#### Published Oct. 1, 2020

After thinking about the whole logistic regression thing for a while,
I was confused how we got to the magic e^x function considering our
goal was merely to go from a crude linear approximation of a
probability to a meaningful probability bounded between 0 and 1. While
there are infinitely many ways to get there,
here are a
few arguably simpler examples I came up with to also achieve the same
outcome. Notably, I was curious why we do we not use the x/abs(x)
version when that gives us a much crisper binary outcome?[0]

The problem breaks down into answering the following:

- How can we make sure our output is positive?
- And how can we make sure our output is bounded at 1?

But thinking about this, we can see that there are infinitely many
ways to do this. So again, why an exponential?

I can come up with intuitions that help us understand why we use the
equation we use[1]: An exponential reflects the idea that an increase
in X result in an increase in p(X) and a decrease in X results in a
decrease in p(X). In other words, a negative coefficient means a
decrease in probability and vice versa.[2]

Exponentials? ☑ Lines? ☑ Squares? ☐ Absolute?
☐

An exponential, by definition, reflects the idea that the effect a
step change in X has on p(X) depends on our current value of X.[3] In
other words, if we’re considering the effect of income on probability
of default, it matters whether we are going from an income of $0k–$10k
vs $200k–$210k.

Exponentials? ☑ Lines? ☐ Squares? ☑ Absolute?
☐

And what about the +1 in the denominator? We could have used any
number > 0. It seems 1 is just a convenient choice to help give
meaning to p(X) / (1-p(X)). We could just as correctly use +2 or +3,
but then we would just be carrying around a factor of 2 or 3. So we
just pick +1 arbitrarily to make things simpler.

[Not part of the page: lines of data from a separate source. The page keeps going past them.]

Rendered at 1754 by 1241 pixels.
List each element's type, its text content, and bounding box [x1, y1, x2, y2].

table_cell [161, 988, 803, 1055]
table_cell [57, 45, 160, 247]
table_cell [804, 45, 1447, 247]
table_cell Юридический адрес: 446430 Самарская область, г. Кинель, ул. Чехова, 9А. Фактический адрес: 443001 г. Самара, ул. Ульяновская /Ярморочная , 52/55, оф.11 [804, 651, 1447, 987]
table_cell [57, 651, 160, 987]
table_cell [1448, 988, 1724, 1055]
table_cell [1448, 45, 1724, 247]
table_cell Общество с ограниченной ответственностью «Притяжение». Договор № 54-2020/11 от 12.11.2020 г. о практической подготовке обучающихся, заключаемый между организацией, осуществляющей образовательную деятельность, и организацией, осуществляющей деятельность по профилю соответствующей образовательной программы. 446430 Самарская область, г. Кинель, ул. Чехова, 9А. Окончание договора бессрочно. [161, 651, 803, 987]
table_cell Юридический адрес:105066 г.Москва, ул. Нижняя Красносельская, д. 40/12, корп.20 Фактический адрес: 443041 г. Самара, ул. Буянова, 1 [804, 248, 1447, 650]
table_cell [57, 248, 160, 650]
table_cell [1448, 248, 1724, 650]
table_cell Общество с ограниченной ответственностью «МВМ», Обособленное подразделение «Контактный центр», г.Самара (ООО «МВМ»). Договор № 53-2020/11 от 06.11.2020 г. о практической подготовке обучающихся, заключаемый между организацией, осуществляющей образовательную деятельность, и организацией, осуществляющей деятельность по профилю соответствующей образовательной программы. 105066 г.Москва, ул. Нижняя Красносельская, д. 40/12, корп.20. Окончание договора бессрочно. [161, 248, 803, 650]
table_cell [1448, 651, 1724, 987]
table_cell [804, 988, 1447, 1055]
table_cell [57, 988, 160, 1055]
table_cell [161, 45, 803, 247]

Hopefully these ramblings kind of help understand the seemingly
magical appearance of e^x in this application. As with a lot of other
statistical applications, the formula chosen is due to thoughtful
convenience and not an absolute truth.

[0] You can just as legitimately use x/abs(x) to create your own
binary classifier.

[1] These may not be the actual reasons why this equation was chosen…

[2] I guess this really just means that we want dy/dx > 0 for all x?

[3] I guess this really just means that we want d^2y/dx^2 ≠ 0?